# [Task directions]
Copy the data below word for word, starting with the line that contains "CAN féminine 2026" and continuing through the end of the data, with both of those lines included. Omit the pictures from your answer.

Given data Block Start

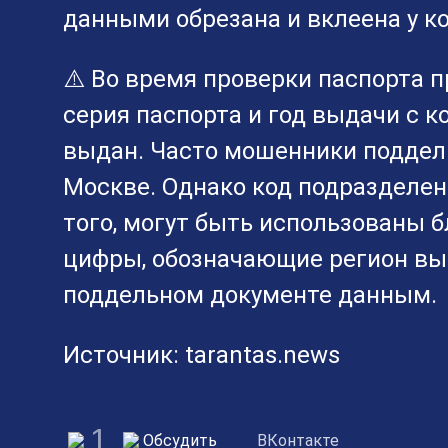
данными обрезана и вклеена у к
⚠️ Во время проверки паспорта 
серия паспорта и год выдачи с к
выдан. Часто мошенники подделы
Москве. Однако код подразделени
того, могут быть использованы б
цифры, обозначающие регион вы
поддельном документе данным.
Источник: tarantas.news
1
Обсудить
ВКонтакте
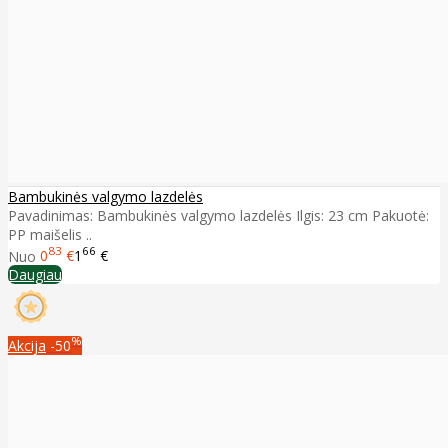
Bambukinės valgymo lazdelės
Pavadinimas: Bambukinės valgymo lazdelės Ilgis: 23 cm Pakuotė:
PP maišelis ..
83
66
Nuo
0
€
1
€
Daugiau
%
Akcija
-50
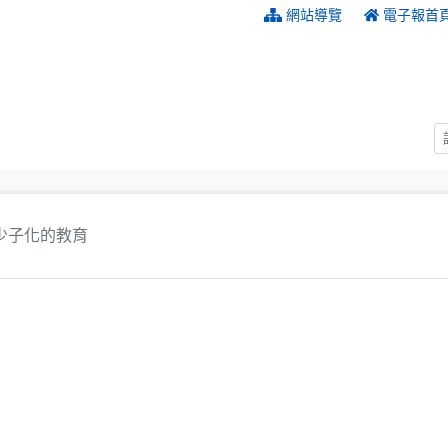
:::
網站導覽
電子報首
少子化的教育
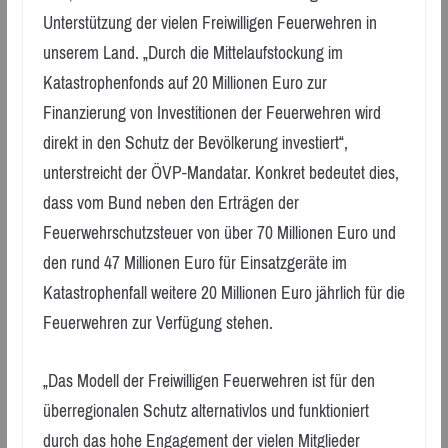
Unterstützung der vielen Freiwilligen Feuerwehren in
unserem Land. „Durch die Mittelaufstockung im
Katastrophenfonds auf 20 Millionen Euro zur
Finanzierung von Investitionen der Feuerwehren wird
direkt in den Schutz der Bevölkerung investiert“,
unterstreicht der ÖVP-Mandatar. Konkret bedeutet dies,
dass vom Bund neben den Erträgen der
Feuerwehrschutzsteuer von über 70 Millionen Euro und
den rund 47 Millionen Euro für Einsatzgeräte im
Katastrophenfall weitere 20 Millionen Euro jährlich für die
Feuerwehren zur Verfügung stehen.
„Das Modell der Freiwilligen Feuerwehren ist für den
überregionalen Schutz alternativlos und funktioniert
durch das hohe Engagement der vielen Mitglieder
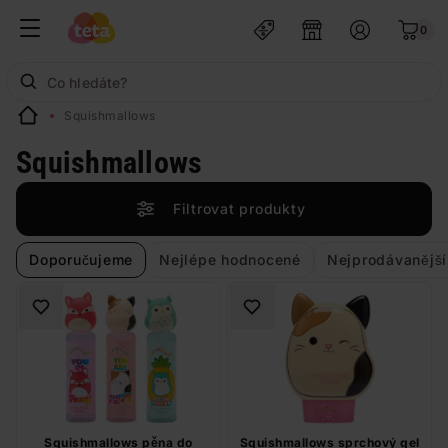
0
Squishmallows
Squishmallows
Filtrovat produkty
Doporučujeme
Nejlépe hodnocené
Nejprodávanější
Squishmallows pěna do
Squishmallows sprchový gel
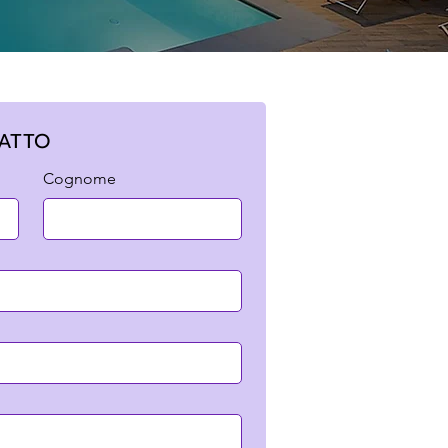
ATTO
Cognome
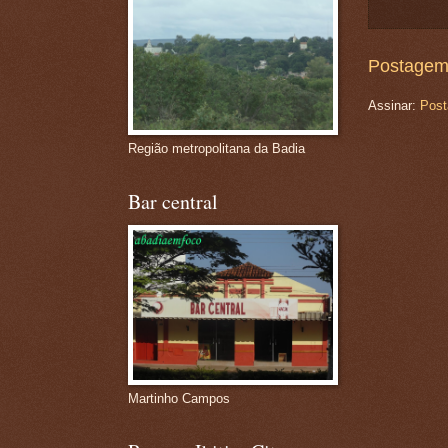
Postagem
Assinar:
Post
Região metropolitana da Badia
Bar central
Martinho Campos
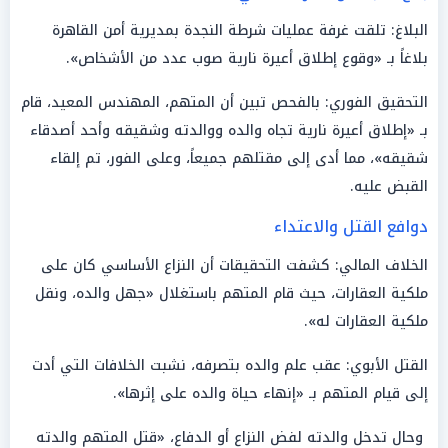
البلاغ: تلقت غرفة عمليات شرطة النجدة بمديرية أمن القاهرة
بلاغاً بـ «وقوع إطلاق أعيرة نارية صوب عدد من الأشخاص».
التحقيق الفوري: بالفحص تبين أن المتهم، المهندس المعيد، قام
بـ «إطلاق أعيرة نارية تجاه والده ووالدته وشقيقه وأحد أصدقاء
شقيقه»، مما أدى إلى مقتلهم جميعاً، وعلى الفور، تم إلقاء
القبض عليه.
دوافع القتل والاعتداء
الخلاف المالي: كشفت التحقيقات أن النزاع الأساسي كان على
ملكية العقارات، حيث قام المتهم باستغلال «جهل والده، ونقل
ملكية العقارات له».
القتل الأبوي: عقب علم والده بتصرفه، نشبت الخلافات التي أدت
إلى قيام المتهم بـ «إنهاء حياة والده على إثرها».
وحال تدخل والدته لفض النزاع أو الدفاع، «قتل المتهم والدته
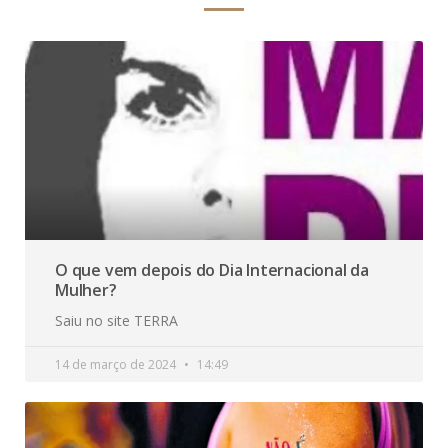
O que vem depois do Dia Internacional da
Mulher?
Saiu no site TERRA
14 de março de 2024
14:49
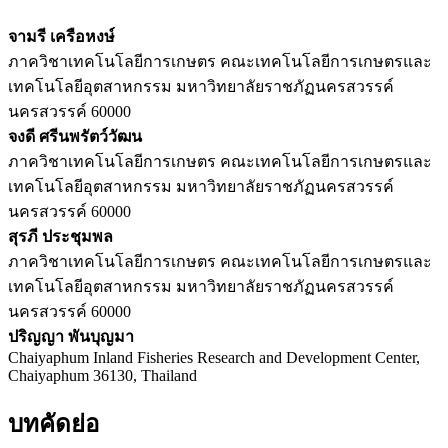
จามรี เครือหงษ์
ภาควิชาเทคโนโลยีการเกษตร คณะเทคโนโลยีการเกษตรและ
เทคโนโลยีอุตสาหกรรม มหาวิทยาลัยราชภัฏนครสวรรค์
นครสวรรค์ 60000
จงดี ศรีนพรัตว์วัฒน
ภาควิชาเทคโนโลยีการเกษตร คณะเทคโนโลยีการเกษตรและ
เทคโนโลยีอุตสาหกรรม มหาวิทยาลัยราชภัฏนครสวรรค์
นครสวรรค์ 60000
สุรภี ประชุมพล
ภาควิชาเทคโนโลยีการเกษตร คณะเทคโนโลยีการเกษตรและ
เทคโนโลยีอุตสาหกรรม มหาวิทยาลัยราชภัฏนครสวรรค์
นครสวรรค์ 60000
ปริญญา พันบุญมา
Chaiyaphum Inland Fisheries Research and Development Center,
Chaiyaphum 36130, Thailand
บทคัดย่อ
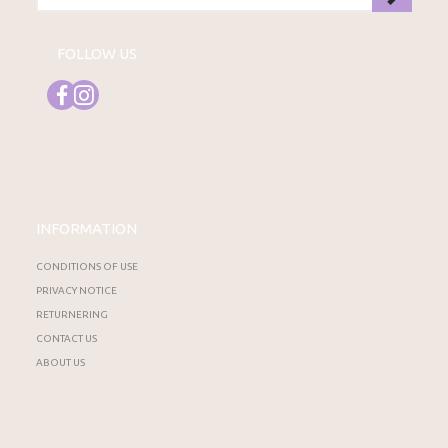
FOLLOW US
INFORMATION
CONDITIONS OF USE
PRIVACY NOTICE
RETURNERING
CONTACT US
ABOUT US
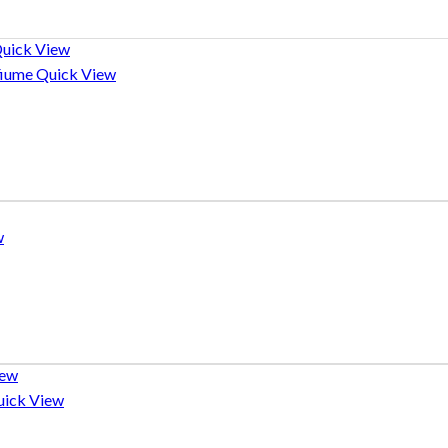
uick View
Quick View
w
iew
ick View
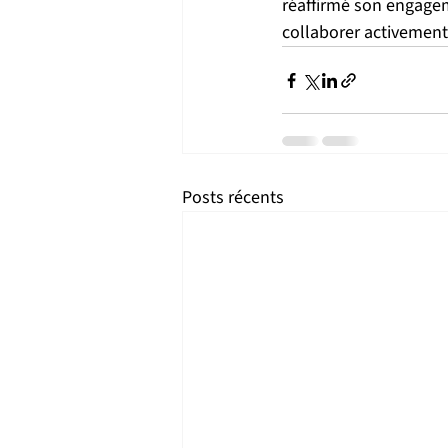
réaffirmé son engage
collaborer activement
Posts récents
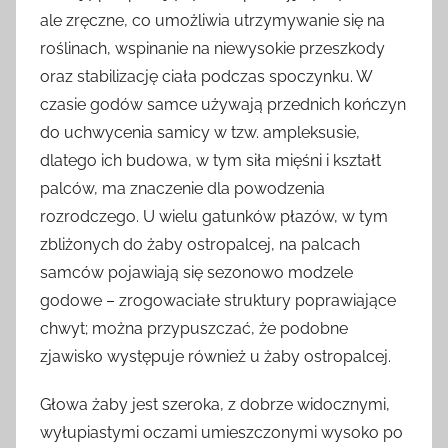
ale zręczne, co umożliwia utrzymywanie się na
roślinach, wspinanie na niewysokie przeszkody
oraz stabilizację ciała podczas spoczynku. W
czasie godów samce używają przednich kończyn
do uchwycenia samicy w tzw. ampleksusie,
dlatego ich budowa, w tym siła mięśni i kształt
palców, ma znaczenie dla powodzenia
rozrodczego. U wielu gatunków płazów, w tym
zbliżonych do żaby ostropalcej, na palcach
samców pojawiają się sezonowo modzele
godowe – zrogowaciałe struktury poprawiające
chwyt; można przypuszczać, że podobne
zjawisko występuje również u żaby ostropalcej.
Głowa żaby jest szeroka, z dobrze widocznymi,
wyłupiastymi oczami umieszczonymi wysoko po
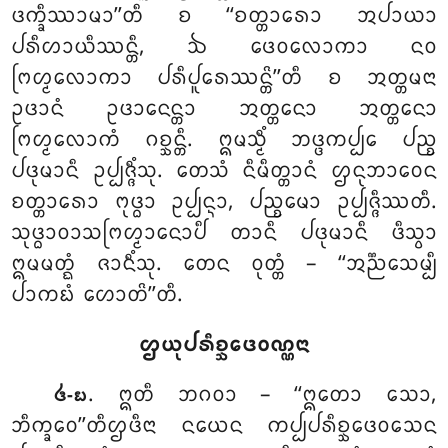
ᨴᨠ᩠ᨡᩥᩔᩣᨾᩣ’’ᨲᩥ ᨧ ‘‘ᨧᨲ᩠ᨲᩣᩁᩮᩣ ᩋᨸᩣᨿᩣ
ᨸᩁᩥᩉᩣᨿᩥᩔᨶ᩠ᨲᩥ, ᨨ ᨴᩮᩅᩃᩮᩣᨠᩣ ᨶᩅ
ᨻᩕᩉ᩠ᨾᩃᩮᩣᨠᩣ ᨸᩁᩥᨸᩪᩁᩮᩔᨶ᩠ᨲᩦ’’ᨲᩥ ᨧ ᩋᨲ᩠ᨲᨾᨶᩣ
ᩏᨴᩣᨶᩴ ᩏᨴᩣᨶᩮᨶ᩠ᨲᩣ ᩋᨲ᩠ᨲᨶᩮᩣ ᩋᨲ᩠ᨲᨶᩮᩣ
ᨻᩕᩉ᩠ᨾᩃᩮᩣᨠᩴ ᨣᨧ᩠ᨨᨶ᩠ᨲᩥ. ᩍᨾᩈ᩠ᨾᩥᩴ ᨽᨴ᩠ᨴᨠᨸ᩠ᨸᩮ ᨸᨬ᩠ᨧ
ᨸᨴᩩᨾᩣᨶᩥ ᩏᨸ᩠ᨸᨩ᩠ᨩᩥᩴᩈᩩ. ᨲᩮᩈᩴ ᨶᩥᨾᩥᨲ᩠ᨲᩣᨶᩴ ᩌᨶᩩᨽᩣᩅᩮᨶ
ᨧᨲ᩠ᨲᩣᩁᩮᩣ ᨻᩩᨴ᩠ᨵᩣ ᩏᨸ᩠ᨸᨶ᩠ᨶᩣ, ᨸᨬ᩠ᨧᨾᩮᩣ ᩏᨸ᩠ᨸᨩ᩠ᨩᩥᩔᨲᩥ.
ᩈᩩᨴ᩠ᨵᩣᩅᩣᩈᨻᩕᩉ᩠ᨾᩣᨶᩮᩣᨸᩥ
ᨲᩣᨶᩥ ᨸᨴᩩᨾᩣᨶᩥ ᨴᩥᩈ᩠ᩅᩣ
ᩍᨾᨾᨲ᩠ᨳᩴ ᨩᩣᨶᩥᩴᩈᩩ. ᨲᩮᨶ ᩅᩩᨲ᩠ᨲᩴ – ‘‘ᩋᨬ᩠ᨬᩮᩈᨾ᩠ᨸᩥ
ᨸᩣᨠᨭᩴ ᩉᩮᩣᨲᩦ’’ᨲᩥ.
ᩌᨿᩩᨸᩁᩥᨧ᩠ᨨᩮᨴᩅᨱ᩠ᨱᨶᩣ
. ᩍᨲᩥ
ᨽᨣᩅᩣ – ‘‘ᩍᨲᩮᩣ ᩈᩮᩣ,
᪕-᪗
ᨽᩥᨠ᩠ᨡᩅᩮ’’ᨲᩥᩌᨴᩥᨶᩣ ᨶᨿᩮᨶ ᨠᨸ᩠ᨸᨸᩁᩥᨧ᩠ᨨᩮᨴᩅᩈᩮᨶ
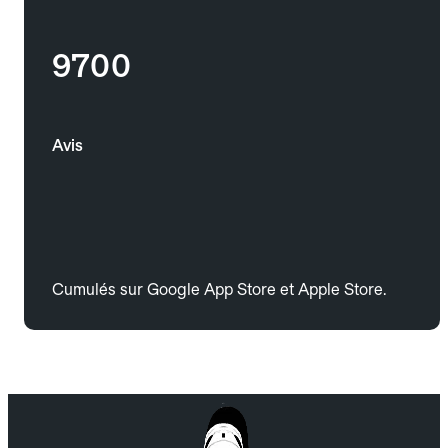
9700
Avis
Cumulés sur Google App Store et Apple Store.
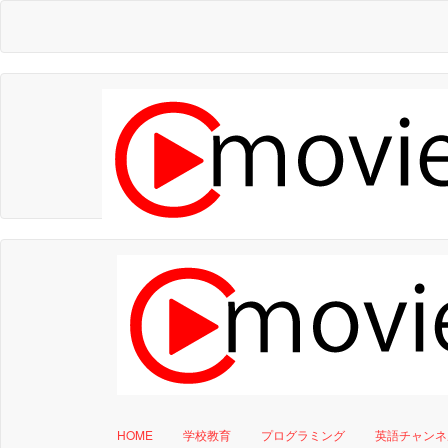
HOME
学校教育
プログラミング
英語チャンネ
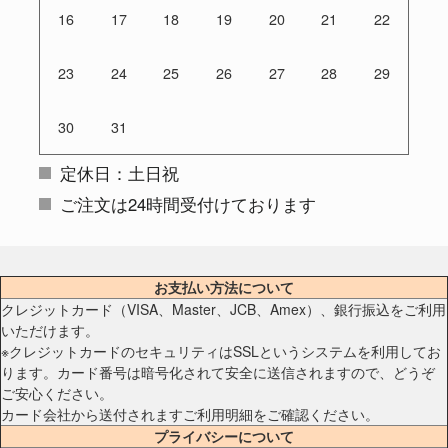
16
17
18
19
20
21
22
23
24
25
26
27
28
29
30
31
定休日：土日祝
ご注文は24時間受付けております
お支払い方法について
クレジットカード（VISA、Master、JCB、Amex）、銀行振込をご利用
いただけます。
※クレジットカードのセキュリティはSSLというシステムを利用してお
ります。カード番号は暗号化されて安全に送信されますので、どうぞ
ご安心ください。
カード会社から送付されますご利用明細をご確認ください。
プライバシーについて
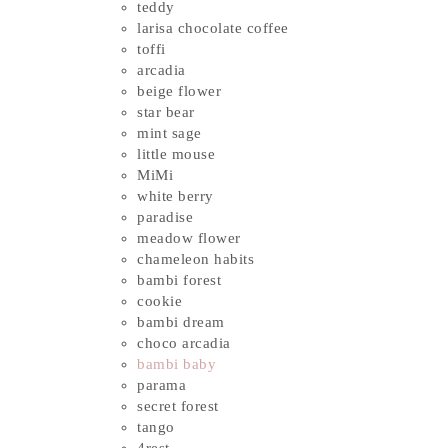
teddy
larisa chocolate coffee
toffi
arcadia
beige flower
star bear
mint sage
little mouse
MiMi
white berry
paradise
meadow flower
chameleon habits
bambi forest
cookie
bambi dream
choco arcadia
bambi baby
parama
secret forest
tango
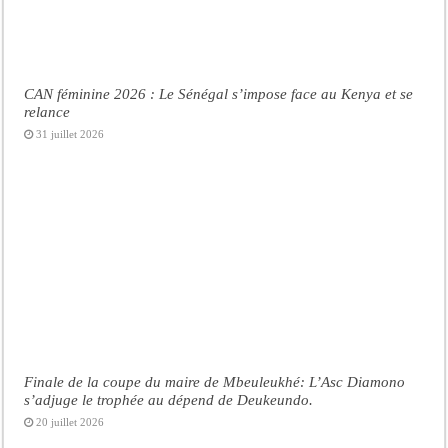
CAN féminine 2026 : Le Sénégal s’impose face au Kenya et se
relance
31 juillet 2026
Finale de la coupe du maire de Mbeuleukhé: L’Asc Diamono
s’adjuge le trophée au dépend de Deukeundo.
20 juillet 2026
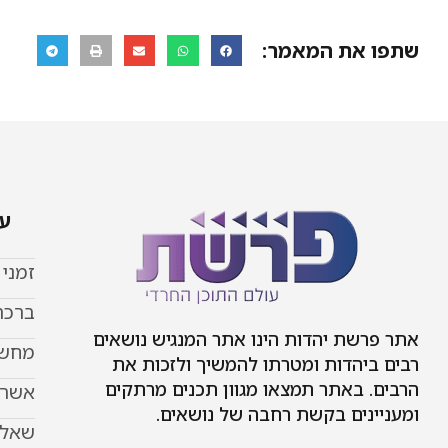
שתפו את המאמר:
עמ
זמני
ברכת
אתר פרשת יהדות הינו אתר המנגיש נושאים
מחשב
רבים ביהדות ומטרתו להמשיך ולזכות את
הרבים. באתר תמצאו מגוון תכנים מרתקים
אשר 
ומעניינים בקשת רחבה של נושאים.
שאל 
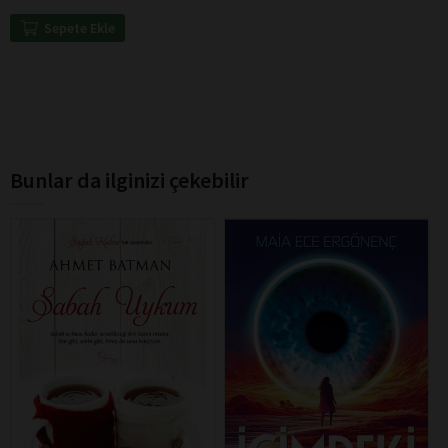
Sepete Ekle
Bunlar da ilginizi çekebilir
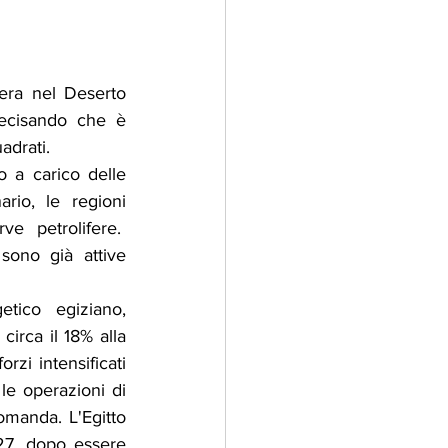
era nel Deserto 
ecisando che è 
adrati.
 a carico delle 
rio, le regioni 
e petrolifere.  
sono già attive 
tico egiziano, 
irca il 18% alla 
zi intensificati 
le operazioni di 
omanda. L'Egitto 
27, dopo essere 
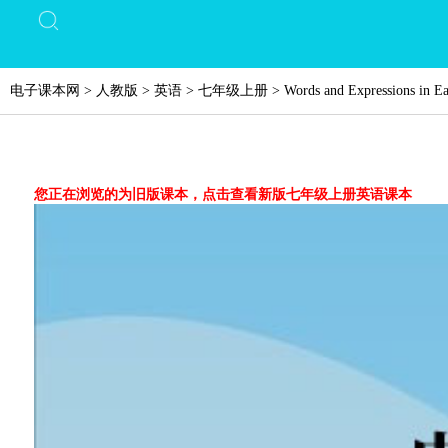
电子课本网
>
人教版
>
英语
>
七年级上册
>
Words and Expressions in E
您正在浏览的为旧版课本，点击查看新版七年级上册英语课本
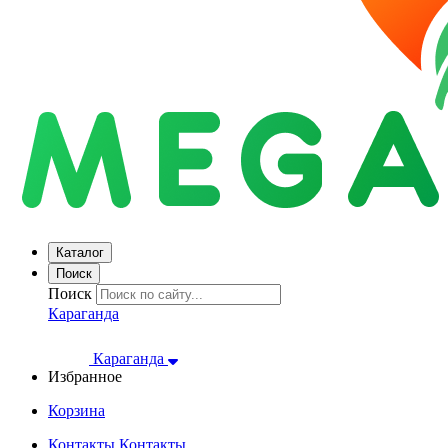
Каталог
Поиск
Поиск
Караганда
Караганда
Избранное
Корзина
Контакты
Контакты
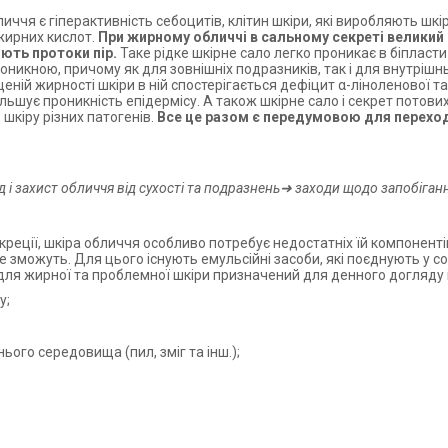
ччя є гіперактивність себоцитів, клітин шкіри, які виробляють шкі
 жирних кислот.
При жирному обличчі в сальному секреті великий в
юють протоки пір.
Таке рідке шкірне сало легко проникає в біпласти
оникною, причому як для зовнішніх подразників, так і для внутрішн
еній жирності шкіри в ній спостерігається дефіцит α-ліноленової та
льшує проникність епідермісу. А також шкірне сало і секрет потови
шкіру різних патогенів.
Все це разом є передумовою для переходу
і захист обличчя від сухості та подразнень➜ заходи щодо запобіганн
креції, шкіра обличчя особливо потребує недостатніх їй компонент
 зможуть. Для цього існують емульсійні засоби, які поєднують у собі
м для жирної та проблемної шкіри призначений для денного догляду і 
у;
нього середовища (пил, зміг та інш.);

Given data Block End

# [Your response]
CAN féminine 2026 : Le Sénégal s’impose face au Kenya et se
relance
31 juillet 2026
Finale de la coupe du maire de Mbeuleukhé: L’Asc Diamono
s’adjuge le trophée au dépend de Deukeundo.
20 juillet 2026
שתפו את המאמר:
עמ
זמני
ברכת
אתר פרשת יהדות הינו אתר המנגיש נושאים
מחשב
רבים ביהדות ומטרתו להמשיך ולזכות את
הרבים. באתר תמצאו מגוון תכנים מרתקים
אשר 
ומעניינים בקשת רחבה של נושאים.
שאל 
Sepete Ekle
Bunlar da ilginizi çekebilir
era nel Deserto 
ecisando che è 
adrati.
 a carico delle 
rio, le regioni 
e petrolifere.  
sono già attive 
tico egiziano, 
irca il 18% alla 
zi intensificati 
le operazioni di 
omanda. L'Egitto 
27, dopo essere 
电子课本网
>
人教版
>
英语
>
七年级上册
>
Words and Expressions in E
您正在浏览的为旧版课本，点击查看新版七年级上册英语课本
Каталог
Поиск
Поиск
Караганда
Караганда
Избранное
Корзина
Контакты
Контакты
ччя є гіперактивність себоцитів, клітин шкіри, які виробляють шкі
 жирних кислот.
При жирному обличчі в сальному секреті великий в
юють протоки пір.
Таке рідке шкірне сало легко проникає в біпласти
оникною, причому як для зовнішніх подразників, так і для внутрішн
еній жирності шкіри в ній спостерігається дефіцит α-ліноленової та
льшує проникність епідермісу. А також шкірне сало і секрет потови
шкіру різних патогенів.
Все це разом є передумовою для переходу
і захист обличчя від сухості та подразнень➜ заходи щодо запобіганн
креції, шкіра обличчя особливо потребує недостатніх їй компонент
 зможуть. Для цього існують емульсійні засоби, які поєднують у собі
м для жирної та проблемної шкіри призначений для денного догляду і 
у;
нього середовища (пил, зміг та інш.);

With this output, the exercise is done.